### Work order
Reproduce the lines below word for word, starting at the line containing "e Anatomy of an Index" and ending at the line containing "0001019687-16-005666".

(Excerpts from a dataset)
================

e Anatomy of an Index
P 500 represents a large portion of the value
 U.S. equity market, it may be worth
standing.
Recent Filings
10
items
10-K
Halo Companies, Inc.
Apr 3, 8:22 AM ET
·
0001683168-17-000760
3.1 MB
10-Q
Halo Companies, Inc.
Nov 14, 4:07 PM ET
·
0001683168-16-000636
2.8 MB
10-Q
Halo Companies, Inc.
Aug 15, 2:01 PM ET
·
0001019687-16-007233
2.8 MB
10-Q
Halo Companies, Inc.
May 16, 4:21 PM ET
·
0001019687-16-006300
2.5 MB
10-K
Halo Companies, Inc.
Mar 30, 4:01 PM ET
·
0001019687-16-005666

================

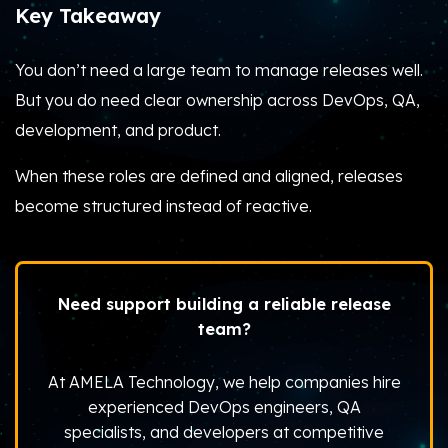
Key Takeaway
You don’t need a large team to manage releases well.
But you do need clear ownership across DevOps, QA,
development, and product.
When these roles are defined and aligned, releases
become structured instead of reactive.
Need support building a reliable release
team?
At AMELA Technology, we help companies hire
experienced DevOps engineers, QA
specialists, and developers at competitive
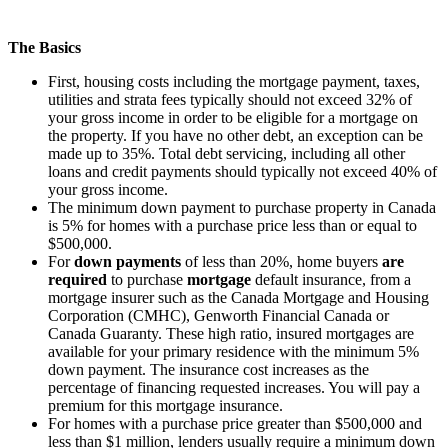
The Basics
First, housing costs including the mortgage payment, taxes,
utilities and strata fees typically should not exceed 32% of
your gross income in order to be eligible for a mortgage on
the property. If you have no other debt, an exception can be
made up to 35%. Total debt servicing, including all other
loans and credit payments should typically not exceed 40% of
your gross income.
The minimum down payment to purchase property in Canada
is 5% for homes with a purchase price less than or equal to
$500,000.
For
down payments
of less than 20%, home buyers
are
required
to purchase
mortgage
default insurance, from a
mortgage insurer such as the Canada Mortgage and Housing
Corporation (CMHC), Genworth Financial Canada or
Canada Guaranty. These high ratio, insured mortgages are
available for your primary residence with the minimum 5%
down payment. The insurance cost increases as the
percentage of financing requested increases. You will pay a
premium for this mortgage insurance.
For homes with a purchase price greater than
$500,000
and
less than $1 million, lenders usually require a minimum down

================

### Worked solution
e Anatomy of an Index
P 500 represents a large portion of the value
 U.S. equity market, it may be worth
standing.
Recent Filings
10
items
10-K
Halo Companies, Inc.
Apr 3, 8:22 AM ET
·
0001683168-17-000760
3.1 MB
10-Q
Halo Companies, Inc.
Nov 14, 4:07 PM ET
·
0001683168-16-000636
2.8 MB
10-Q
Halo Companies, Inc.
Aug 15, 2:01 PM ET
·
0001019687-16-007233
2.8 MB
10-Q
Halo Companies, Inc.
May 16, 4:21 PM ET
·
0001019687-16-006300
2.5 MB
10-K
Halo Companies, Inc.
Mar 30, 4:01 PM ET
·
0001019687-16-005666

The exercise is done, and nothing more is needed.